* [TEXT PASSAGE]:
○ ○ ○ ○ ○ ○ ○

Key to the portal: a fresh look at in-cell transport

The ability to shuttle proteins and genetic material between the nucleus and the cytoplasm is essential to the proper functioning of the cell, yet this process is poorly understood.

In an elegant set of experiments, researchers led by Susan R. Wente, Ph.D., professor and chair of the Department of Cell and Developmental Biology at Vanderbilt University Medical Center, have teased out key operating elements of this shuttling process in yeast, and in so doing have challenged current thinking about how transport occurs.

Their discoveries were reported in the March issue of the journal Nature Cell Biology.

At the center of the transport mechanism are the nuclear pore complexes, protein “machines” that are embedded in the nuclear envelope separating the nucleus from the cytoplasm. Macromolecules such as proteins and RNA don’t just flow through the pores. They must be escorted by “transport factors” that bind to them and to the complexes in a precise series of steps.

Recent advances in genomics and proteomics have allowed scientists to begin to deduce how nuclear pore complexes work. The filamentous and ring-like structure of the nuclear pore complex in budding yeast and vertebrates is constructed from 30 different proteins, each of which is present at least eight times in terms of the overall symmetry. Approximately one third of these proteins contain distinct stretches of amino-acid sequences — called “FG domains” — that bind to specific transport factors on their journey through the pore.

There are several theories for how proteins and RNA are escorted through the nuclear pore complexes, but most of the models have assumed there was only one way through and only one universal mechanism. Wente and her colleagues found there are at least two pathways through the pore complex, “and that’s being conservative,” she said.

Using a strategy to specifically knock out only the portion of the genes that encode specific FG domains within nuclear pore complex proteins, and genetic techniques to engineer mutant yeast strains with minimal subsets of the FG domains, the researchers found that they could delete half of the domains, and half of their total mass, without affecting cellular function. They also discovered that a specific combination of domains was necessary for one kind of transport factor to “truck” its cargo across the membrane, whereas another transport factor required another combination.

These discoveries have shed light on the remarkable selectivity of nuclear pore complexes. “There might exist functionally independent routes through the (complex), potentially using the same innate mechanisms of translocation, but through different binding sites,” wrote Benjamin L. Timney, Ph.D., and Michael P. Rout, Ph.D., of the Laboratory of Cellular and Structural Biology at The Rockefeller University in New York, in a commentary that accompanied the Wente group’s paper.

The presence of more than one pathway is a good thing, Wente added. This work may provide future clues for ways to block pathogens such as the human immunodeficiency virus (HIV) from slipping their genetic material into the nucleus — without disrupting normal cell functions. Other signaling factors, such as those that trigger cancer cell growth or a “toxic shock” immune response to infection, also potentially could be specifically locked out of the nucleus.

“It’s basic cell biology,” Wente said. “If you want to try to inhibit something from moving from the nucleus to the cytoplasm (and vice versa), this is the portal.”

Wente’s colleagues in this study included her former graduate student Lisa A. Strawn, Ph.D., and former research associate Tianxiang Shen, M.S.; and Nataliya Shulga, Ph.D., and David S. Goldfarb, Ph.D., both in the department of Biology at the University of Rochester.

The study was supported by the National Institutes of Health.

○ ○ ○ ○ ○ ○ ○

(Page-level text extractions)
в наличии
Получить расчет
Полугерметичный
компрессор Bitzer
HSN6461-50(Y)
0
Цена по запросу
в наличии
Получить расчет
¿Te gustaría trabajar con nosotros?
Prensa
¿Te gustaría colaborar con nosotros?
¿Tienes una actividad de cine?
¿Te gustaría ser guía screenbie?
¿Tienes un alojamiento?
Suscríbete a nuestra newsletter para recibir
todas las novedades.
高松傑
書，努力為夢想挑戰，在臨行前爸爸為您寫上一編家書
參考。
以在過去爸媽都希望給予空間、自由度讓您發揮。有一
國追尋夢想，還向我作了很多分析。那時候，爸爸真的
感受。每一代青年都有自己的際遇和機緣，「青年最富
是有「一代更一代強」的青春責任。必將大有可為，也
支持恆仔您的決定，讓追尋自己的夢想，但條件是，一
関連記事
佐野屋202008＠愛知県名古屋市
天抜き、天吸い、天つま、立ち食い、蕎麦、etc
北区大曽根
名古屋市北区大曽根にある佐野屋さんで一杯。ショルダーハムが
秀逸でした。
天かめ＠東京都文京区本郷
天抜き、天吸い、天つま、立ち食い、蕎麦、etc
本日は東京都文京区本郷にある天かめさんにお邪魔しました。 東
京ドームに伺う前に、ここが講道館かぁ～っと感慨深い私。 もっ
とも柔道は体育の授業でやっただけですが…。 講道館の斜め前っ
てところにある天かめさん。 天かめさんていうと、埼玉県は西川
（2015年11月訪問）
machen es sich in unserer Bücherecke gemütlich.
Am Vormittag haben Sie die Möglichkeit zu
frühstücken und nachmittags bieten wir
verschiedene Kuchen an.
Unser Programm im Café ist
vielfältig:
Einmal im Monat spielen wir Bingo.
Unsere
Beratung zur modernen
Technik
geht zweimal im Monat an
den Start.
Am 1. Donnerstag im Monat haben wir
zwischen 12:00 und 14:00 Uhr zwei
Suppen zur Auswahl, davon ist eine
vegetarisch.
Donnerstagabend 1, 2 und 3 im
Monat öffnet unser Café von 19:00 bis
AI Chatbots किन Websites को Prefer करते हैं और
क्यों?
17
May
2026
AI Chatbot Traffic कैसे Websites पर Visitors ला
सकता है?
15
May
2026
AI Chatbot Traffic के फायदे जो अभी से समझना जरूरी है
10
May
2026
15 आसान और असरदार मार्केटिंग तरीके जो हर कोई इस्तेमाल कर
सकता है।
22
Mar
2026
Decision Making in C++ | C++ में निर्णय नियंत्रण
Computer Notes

○ ○ ○ ○ ○ ○ ○

* [TASKS TO PERFORM]:
1. According to the nuclear transport article, why is having more than one pathway through the nuclear pore complex a good thing? Answer in one to three sentences.
2. In the nuclear transport article, rewrite the paragraph beginning "Using a strategy to specifically knock out" as a short list that keeps its main facts.
3. From the nuclear transport article, return everything from "Wente’s colleagues in" down to "University of Rochester.".
The records have nothing to do with the nuclear transport article.

* [ANSWERS]:
1. Separate pathways may offer ways to block harmful things, such as HIV slipping its genetic material into the nucleus, without disrupting normal cell functions. Signaling factors that trigger cancer cell growth or a "toxic shock" immune response could also potentially be locked out of the nucleus.

2.
- Methods: the researchers knocked out only the gene portions that encode specific FG domains in nuclear pore complex proteins, and engineered mutant yeast strains with minimal subsets of the FG domains.
- Finding 1: half of the domains, and half of their total mass, could be deleted without affecting cellular function.
- Finding 2: one kind of transport factor needed a specific combination of domains to carry its cargo across the membrane, while another transport factor needed a different combination.

3.
Wente’s colleagues in this study included her former graduate student Lisa A. Strawn, Ph.D., and former research associate Tianxiang Shen, M.S.; and Nataliya Shulga, Ph.D., and David S. Goldfarb, Ph.D., both in the department of Biology at the University of Rochester.